Medicare expenditures are expected to reach $483 billion this year, making it the second-largest government expense behind the Defenses Department.

Medicare costs are at the mercy of a two-headed monster. A ballooning price tag for medical care will be coupled with an explosion in the number of retirees with 76 million members of the baby boom generation moving closer to becoming eligible for benefits. Combined, those forces will overwhelm Medicare hospitalization program by 2019, while Social Security is slated to run out of money by 2041.

“While the Medicare warning is new, it simply reflects the same dire fiscal reality we’ve been reporting for years, and that has been exacerbated by the addition of the new prescription benefit,” said John Palmer, an economics professor at Syracuse University and a public trustee. “The challenge here has been understated.”

This president has taken his shot at Social Security reform, making an effort at Medicare seem unlikely. Under a law passed in 2003, President Bush must propose a strategy to address the program’s fiscal crisis when he submits his 2009 budget and Congress must immediately consider the proposal, but neither the president nor Congress is bound to pass a new law.

Neither the House nor the Senate version of the 2008 budget contains any savings from Medicare or Social Security. Indeed, cutting Medicare is an extremely dicey proposition for lawmakers.

“There are no lobbyists for Medicare savings, but there are perhaps 2,000 lobbyists against Medicare savings. So which team would you bet on?” said Alex Vachon, a Medicare analyst for Wall Street and former Senate Finance Committee aide.
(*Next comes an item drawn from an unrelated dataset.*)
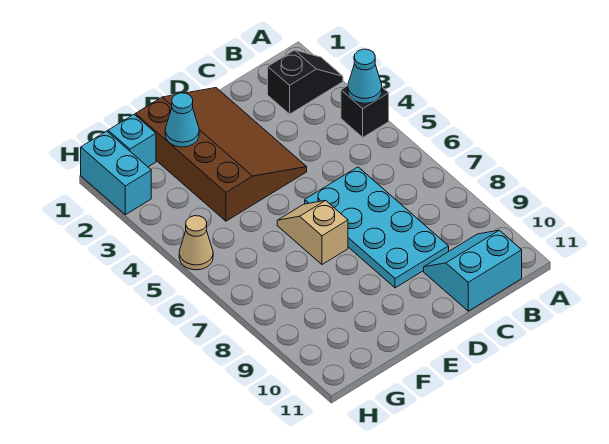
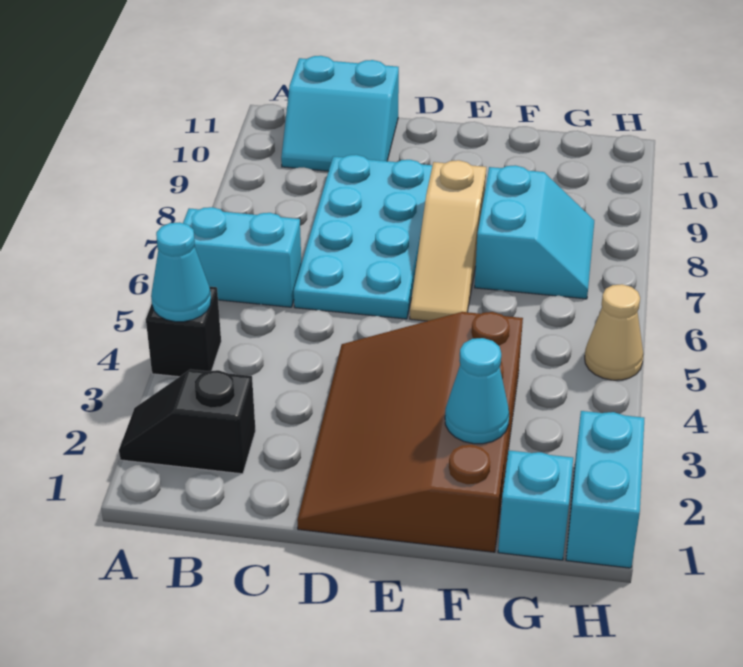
none -> cyan brick A6:B6 level 1
tan slope E6:E7 level 1 top 7 -> tan slope E6:E8 level 1 top 8
none -> cyan slope F7:G8 level 1 top F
The only positive signs to come from the report was a decline in spending from Medicare’s Hospital Insurance Trust Fund, which was lower than expected last year because of “an abrupt decrease in the number of hospital admissions.” After increasing about 2 percent a year for some years, the number of admissions appeared to decline by 4 percent last year, to 13.1 million, the trustees said.

The trustees also said their new estimate of the cost of Medicare’s prescription drug benefit over the next decade was significantly lower than the estimate they made a year ago. They said private insurers are willing to administer the drug benefit at a lower cost because they are counting on a major increase in generic drug use over more expensive brand-name medications.